═══ Exercise data ═══

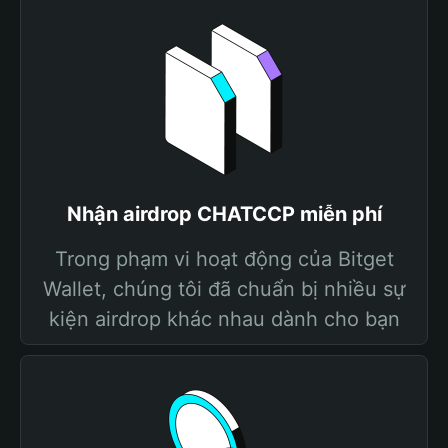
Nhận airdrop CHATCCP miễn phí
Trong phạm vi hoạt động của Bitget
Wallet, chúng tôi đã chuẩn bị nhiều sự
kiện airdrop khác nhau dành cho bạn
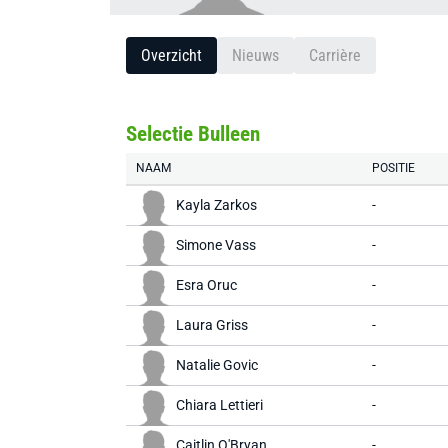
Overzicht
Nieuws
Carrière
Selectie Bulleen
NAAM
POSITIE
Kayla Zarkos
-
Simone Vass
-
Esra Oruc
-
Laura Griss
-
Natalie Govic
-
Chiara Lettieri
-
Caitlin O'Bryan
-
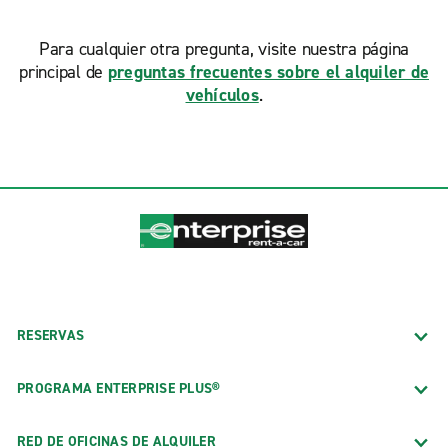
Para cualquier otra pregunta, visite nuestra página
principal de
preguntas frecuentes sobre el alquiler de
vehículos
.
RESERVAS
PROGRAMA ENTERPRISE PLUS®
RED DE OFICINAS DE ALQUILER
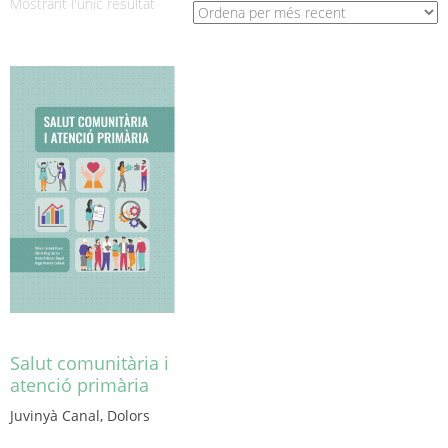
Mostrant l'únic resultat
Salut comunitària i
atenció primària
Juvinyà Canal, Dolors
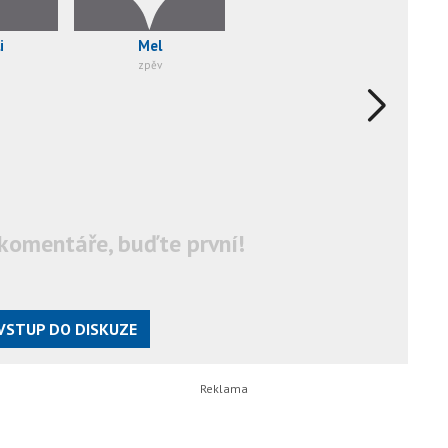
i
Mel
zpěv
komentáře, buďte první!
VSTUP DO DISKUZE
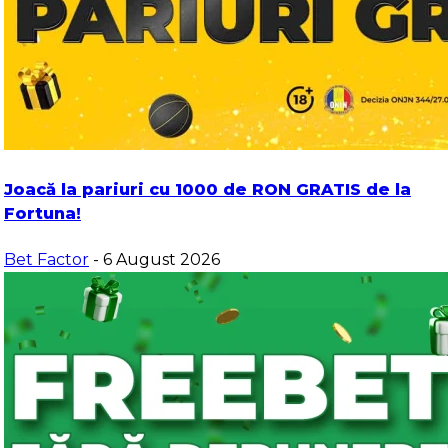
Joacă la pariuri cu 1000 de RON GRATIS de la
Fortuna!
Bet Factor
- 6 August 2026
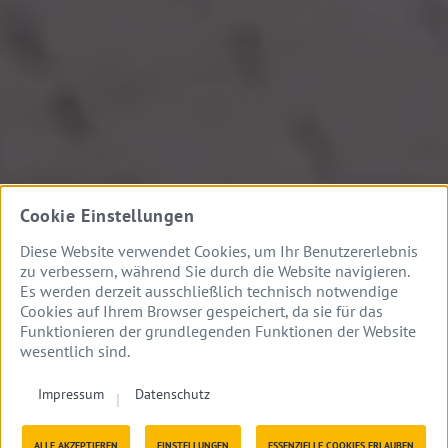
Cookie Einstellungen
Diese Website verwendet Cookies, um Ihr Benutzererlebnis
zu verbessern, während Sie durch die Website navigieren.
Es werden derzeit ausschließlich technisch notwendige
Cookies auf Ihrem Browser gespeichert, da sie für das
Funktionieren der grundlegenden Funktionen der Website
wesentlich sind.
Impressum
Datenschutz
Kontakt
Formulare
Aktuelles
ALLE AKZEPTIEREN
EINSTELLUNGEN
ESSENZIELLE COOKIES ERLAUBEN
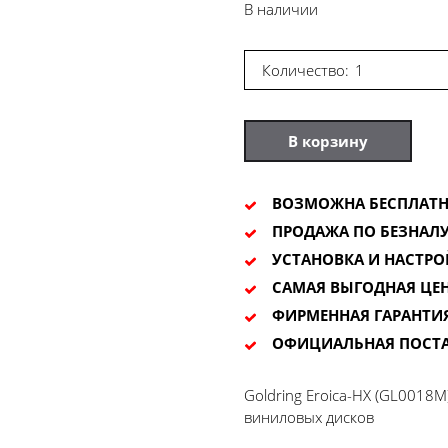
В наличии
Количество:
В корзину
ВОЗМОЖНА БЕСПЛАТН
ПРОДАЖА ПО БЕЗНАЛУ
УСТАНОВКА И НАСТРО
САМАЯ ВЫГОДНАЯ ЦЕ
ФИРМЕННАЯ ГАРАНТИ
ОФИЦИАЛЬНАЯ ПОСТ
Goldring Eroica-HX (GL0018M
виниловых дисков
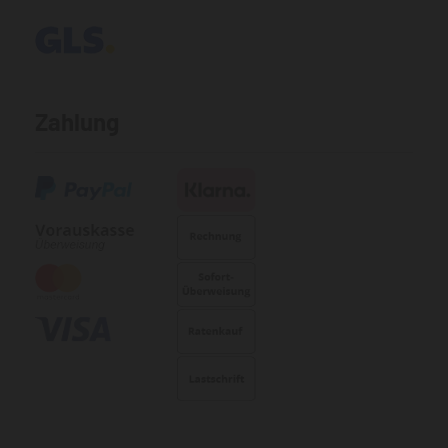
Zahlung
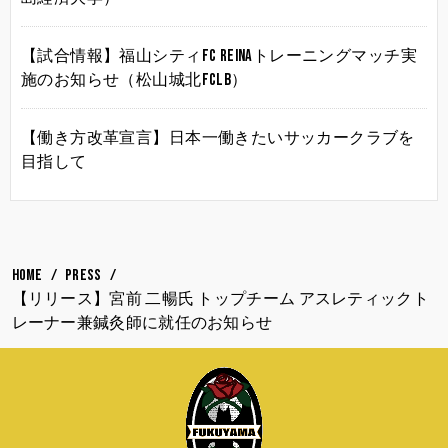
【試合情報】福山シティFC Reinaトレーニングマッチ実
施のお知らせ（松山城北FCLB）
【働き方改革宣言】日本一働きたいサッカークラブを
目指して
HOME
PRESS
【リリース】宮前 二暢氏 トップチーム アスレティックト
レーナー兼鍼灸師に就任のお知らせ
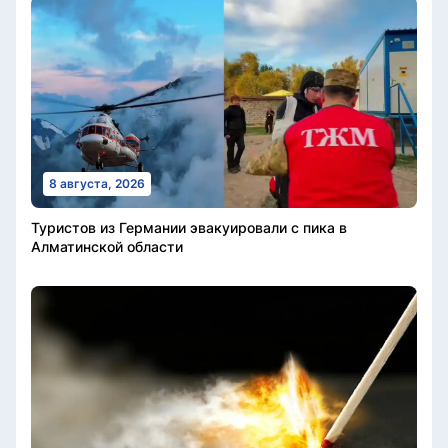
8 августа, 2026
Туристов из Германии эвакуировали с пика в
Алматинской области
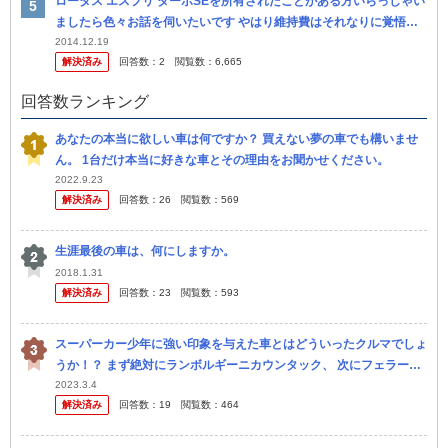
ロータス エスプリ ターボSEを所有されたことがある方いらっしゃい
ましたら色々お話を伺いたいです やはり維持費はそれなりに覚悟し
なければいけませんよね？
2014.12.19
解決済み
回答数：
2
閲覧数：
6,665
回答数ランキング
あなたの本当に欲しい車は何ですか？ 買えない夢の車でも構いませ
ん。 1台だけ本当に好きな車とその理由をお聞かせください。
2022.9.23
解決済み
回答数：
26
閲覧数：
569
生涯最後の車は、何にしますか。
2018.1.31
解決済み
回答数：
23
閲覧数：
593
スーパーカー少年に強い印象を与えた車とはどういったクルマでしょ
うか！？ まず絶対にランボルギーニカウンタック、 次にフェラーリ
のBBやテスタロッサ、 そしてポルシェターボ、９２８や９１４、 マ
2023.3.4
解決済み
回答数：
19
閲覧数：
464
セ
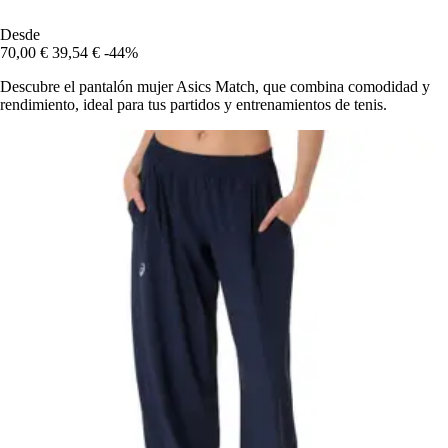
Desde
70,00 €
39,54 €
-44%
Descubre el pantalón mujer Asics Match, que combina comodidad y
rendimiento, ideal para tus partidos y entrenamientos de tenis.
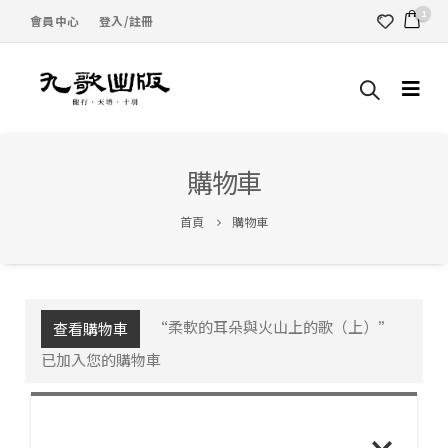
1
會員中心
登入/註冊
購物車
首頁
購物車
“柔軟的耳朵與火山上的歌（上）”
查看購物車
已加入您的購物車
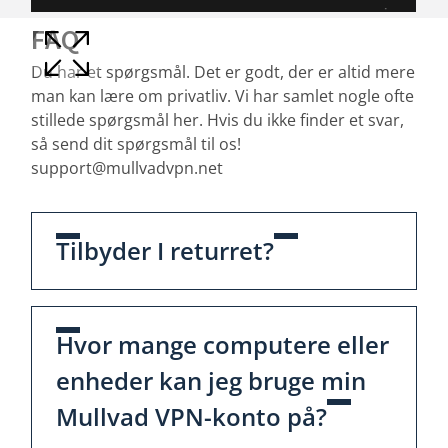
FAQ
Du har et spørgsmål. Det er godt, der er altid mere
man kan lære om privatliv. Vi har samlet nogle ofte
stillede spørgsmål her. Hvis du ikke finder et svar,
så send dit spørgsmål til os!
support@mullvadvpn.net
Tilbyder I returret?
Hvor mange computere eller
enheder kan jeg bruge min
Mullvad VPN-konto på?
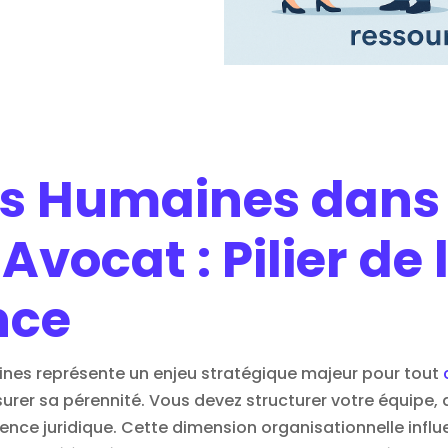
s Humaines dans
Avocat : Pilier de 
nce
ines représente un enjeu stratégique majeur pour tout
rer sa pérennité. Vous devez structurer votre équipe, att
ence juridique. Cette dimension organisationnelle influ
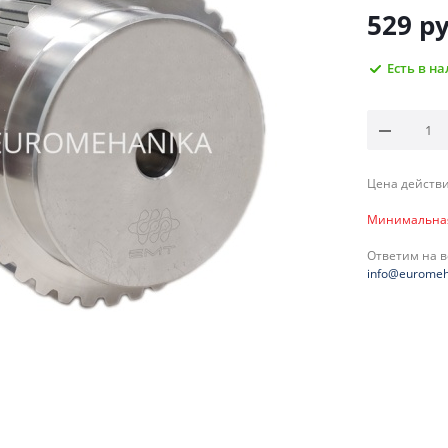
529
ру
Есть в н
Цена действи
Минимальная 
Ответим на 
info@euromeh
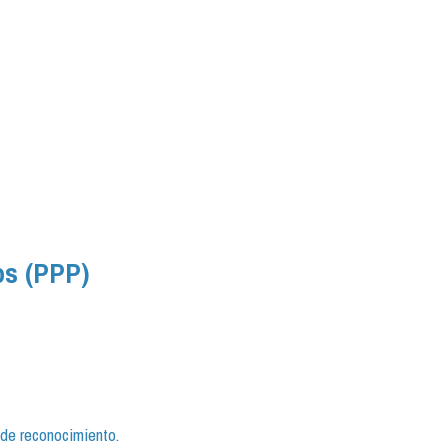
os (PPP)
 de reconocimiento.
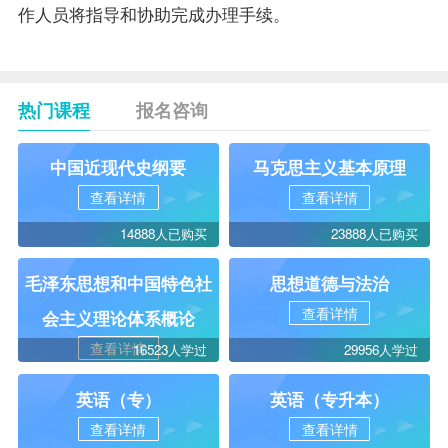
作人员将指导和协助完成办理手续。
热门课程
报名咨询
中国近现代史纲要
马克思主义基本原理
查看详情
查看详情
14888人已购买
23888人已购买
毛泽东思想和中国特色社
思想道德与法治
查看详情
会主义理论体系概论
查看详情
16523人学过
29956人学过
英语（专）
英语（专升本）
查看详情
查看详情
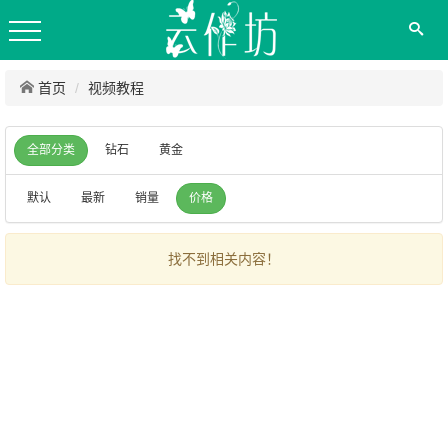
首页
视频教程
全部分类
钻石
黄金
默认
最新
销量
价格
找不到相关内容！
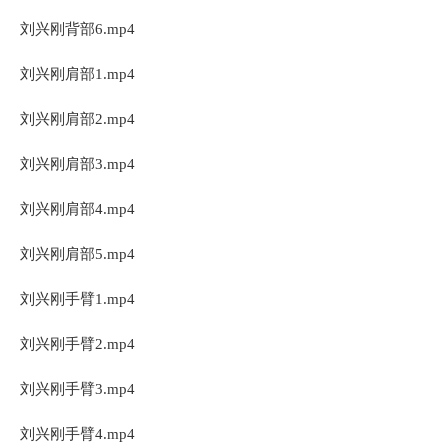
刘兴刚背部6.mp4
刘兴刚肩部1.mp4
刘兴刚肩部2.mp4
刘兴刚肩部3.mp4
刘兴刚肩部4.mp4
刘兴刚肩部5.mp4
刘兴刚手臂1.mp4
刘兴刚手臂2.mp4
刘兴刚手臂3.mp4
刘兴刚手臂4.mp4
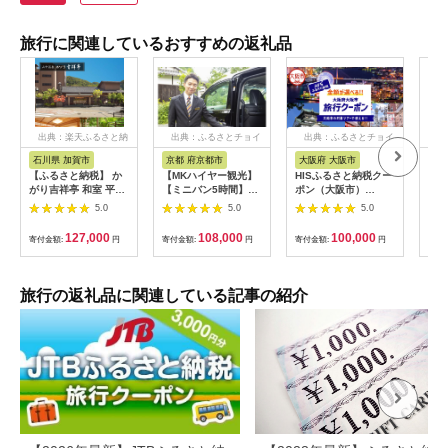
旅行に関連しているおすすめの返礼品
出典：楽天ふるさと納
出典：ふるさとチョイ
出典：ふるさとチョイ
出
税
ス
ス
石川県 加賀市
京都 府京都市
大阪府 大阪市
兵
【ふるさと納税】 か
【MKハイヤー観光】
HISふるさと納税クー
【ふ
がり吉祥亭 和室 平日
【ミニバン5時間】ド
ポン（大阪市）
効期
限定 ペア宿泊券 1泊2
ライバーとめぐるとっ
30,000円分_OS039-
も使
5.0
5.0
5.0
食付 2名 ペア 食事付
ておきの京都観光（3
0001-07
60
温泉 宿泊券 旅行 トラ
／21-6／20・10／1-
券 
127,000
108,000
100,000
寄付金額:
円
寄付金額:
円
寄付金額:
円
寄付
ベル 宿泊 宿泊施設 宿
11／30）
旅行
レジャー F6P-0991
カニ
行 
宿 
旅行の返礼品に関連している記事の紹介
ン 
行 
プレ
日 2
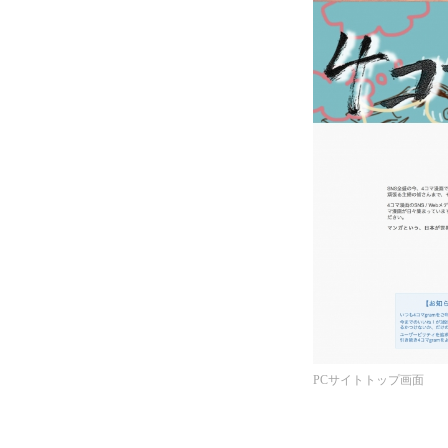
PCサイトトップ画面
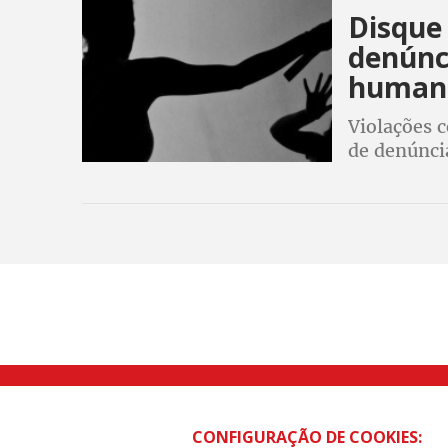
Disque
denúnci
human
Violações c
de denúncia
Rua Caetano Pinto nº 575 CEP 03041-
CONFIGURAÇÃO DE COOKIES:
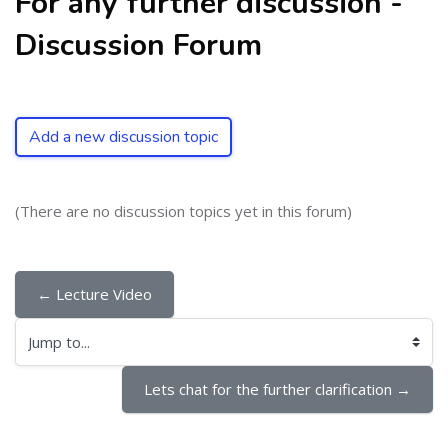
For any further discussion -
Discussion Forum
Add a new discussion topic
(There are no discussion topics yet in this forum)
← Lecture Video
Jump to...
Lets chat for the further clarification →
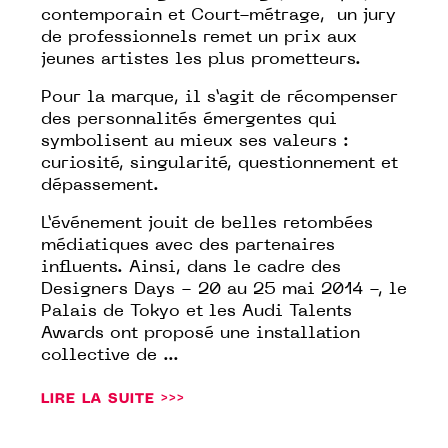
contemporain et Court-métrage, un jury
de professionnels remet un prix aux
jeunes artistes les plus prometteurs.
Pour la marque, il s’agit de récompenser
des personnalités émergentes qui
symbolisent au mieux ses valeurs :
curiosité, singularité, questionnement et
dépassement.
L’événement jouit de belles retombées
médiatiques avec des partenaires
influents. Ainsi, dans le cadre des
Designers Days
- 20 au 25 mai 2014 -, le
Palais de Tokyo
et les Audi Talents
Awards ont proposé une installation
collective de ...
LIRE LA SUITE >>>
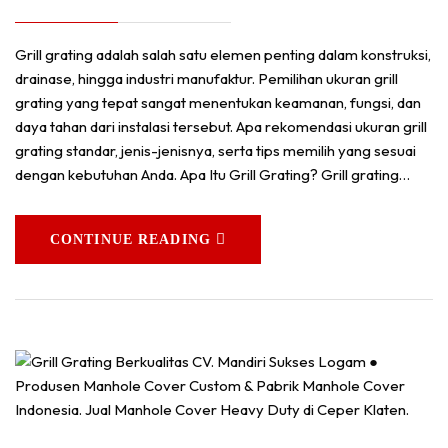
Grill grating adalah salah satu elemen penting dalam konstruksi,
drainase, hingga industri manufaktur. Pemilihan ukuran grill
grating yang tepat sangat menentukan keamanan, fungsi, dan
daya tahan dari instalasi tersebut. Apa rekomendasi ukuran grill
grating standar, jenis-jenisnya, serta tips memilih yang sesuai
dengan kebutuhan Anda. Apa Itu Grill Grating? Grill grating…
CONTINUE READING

═══

- _About this task_:
Can you pull every line of text from the listing above, reproducing each one word for word and leaving out the pictures?

- _Result for this task_:
Nhận airdrop CHATCCP miễn phí
Trong phạm vi hoạt động của Bitget
Wallet, chúng tôi đã chuẩn bị nhiều sự
kiện airdrop khác nhau dành cho bạn
Overzicht
Nieuws
Carrière
Selectie Bulleen
NAAM
POSITIE
Kayla Zarkos
-
Simone Vass
-
Esra Oruc
-
Laura Griss
-
Natalie Govic
-
Chiara Lettieri
-
Caitlin O'Bryan
-
Para cualquier otra pregunta, visite nuestra página
principal de
preguntas frecuentes sobre el alquiler de
vehículos
.
RESERVAS
PROGRAMA ENTERPRISE PLUS®
RED DE OFICINAS DE ALQUILER
Mostrant l'únic resultat
Salut comunitària i
atenció primària
Juvinyà Canal, Dolors
i
Mel
zpěv
komentáře, buďte první!
VSTUP DO DISKUZE
Joacă la pariuri cu 1000 de RON GRATIS de la
Fortuna!
Bet Factor
- 6 August 2026
Cookie Einstellungen
Diese Website verwendet Cookies, um Ihr Benutzererlebnis
zu verbessern, während Sie durch die Website navigieren.
Es werden derzeit ausschließlich technisch notwendige
Cookies auf Ihrem Browser gespeichert, da sie für das
Funktionieren der grundlegenden Funktionen der Website
wesentlich sind.
Impressum
Datenschutz
Kontakt
Formulare
Aktuelles
ALLE AKZEPTIEREN
EINSTELLUNGEN
ESSENZIELLE COOKIES ERLAUBEN
В наличии
Количество:
В корзину
ВОЗМОЖНА БЕСПЛАТН
ПРОДАЖА ПО БЕЗНАЛУ
УСТАНОВКА И НАСТРО
САМАЯ ВЫГОДНАЯ ЦЕ
ФИРМЕННАЯ ГАРАНТИ
ОФИЦИАЛЬНАЯ ПОСТ
Goldring Eroica-HX (GL0018M
виниловых дисков
Zahlung
【試合情報】福山シティFC Reinaトレーニングマッチ実
施のお知らせ（松山城北FCLB）
【働き方改革宣言】日本一働きたいサッカークラブを
目指して
HOME
PRESS
【リリース】宮前 二暢氏 トップチーム アスレティックト
レーナー兼鍼灸師に就任のお知らせ
8 августа, 2026
Туристов из Германии эвакуировали с пика в
Алматинской области
ロータス エスプリ ターボSEを所有されたことがある方いらっしゃい
ましたら色々お話を伺いたいです やはり維持費はそれなりに覚悟し
なければいけませんよね？
2014.12.19
解決済み
回答数：
2
閲覧数：
6,665
回答数ランキング
あなたの本当に欲しい車は何ですか？ 買えない夢の車でも構いませ
ん。 1台だけ本当に好きな車とその理由をお聞かせください。
2022.9.23
解決済み
回答数：
26
閲覧数：
569
生涯最後の車は、何にしますか。
2018.1.31
解決済み
回答数：
23
閲覧数：
593
スーパーカー少年に強い印象を与えた車とはどういったクルマでしょ
うか！？ まず絶対にランボルギーニカウンタック、 次にフェラーリ
のBBやテスタロッサ、 そしてポルシェターボ、９２８や９１４、 マ
2023.3.4
解決済み
回答数：
19
閲覧数：
464
セ
Desde
70,00 €
39,54 €
-44%
Descubre el pantalón mujer Asics Match, que combina comodidad y
rendimiento, ideal para tus partidos y entrenamientos de tenis.
1
會員中心
登入/註冊
購物車
首頁
購物車
“柔軟的耳朵與火山上的歌（上）”
查看購物車
已加入您的購物車
FAQ
Du har et spørgsmål. Det er godt, der er altid mere
man kan lære om privatliv. Vi har samlet nogle ofte
stillede spørgsmål her. Hvis du ikke finder et svar,
så send dit spørgsmål til os!
support@mullvadvpn.net
Tilbyder I returret?
Hvor mange computere eller
enheder kan jeg bruge min
Mullvad VPN-konto på?
s Humaines dans
Avocat : Pilier de 
nce
ines représente un enjeu stratégique majeur pour tout
rer sa pérennité. Vous devez structurer votre équipe, att
ence juridique. Cette dimension organisationnelle influ
529
ру
Есть в н
Цена действи
Минимальная 
Ответим на 
info@euromeh
os (PPP)
 de reconocimiento.
作人员将指导和协助完成办理手续。
热门课程
报名咨询
中国近现代史纲要
马克思主义基本原理
查看详情
查看详情
14888人已购买
23888人已购买
毛泽东思想和中国特色社
思想道德与法治
查看详情
会主义理论体系概论
查看详情
16523人学过
29956人学过
英语（专）
英语（专升本）
查看详情
查看详情
首页
视频教程
全部分类
钻石
黄金
默认
最新
销量
价格
找不到相关内容！
刘兴刚背部6.mp4
刘兴刚肩部1.mp4
刘兴刚肩部2.mp4
刘兴刚肩部3.mp4
刘兴刚肩部4.mp4
刘兴刚肩部5.mp4
刘兴刚手臂1.mp4
刘兴刚手臂2.mp4
刘兴刚手臂3.mp4
刘兴刚手臂4.mp4
旅行に関連しているおすすめの返礼品
出典：楽天ふるさと納
出典：ふるさとチョイ
出典：ふるさとチョイ
出
税
ス
ス
石川県 加賀市
京都 府京都市
大阪府 大阪市
兵
【ふるさと納税】 か
【MKハイヤー観光】
HISふるさと納税クー
【ふ
がり吉祥亭 和室 平日
【ミニバン5時間】ド
ポン（大阪市）
効期
限定 ペア宿泊券 1泊2
ライバーとめぐるとっ
30,000円分_OS039-
も使
5.0
5.0
5.0
食付 2名 ペア 食事付
ておきの京都観光（3
0001-07
60
温泉 宿泊券 旅行 トラ
／21-6／20・10／1-
券 
127,000
108,000
100,000
寄付金額:
円
寄付金額:
円
寄付金額:
円
寄付
ベル 宿泊 宿泊施設 宿
11／30）
旅行
レジャー F6P-0991
カニ
行 
宿 
旅行の返礼品に関連している記事の紹介
ン 
行 
プレ
日 2
PCサイトトップ画面
Disque
denúnci
human
Violações c
de denúncia
Rua Caetano Pinto nº 575 CEP 03041-
CONFIGURAÇÃO DE COOKIES:
For any further discussion -
Discussion Forum
Add a new discussion topic
(There are no discussion topics yet in this forum)
← Lecture Video
Jump to...
Lets chat for the further clarification →
contemporain et Court-métrage, un jury
de professionnels remet un prix aux
jeunes artistes les plus prometteurs.
Pour la marque, il s’agit de récompenser
des personnalités émergentes qui
symbolisent au mieux ses valeurs :
curiosité, singularité, questionnement et
dépassement.
L’événement jouit de belles retombées
médiatiques avec des partenaires
influents. Ainsi, dans le cadre des
Designers Days
- 20 au 25 mai 2014 -, le
Palais de Tokyo
et les Audi Talents
Awards ont proposé une installation
collective de ...
LIRE LA SUITE >>>
Grill grating adalah salah satu elemen penting dalam konstruksi,
drainase, hingga industri manufaktur. Pemilihan ukuran grill
grating yang tepat sangat menentukan keamanan, fungsi, dan
daya tahan dari instalasi tersebut. Apa rekomendasi ukuran grill
grating standar, jenis-jenisnya, serta tips memilih yang sesuai
dengan kebutuhan Anda. Apa Itu Grill Grating? Grill grating…
CONTINUE READING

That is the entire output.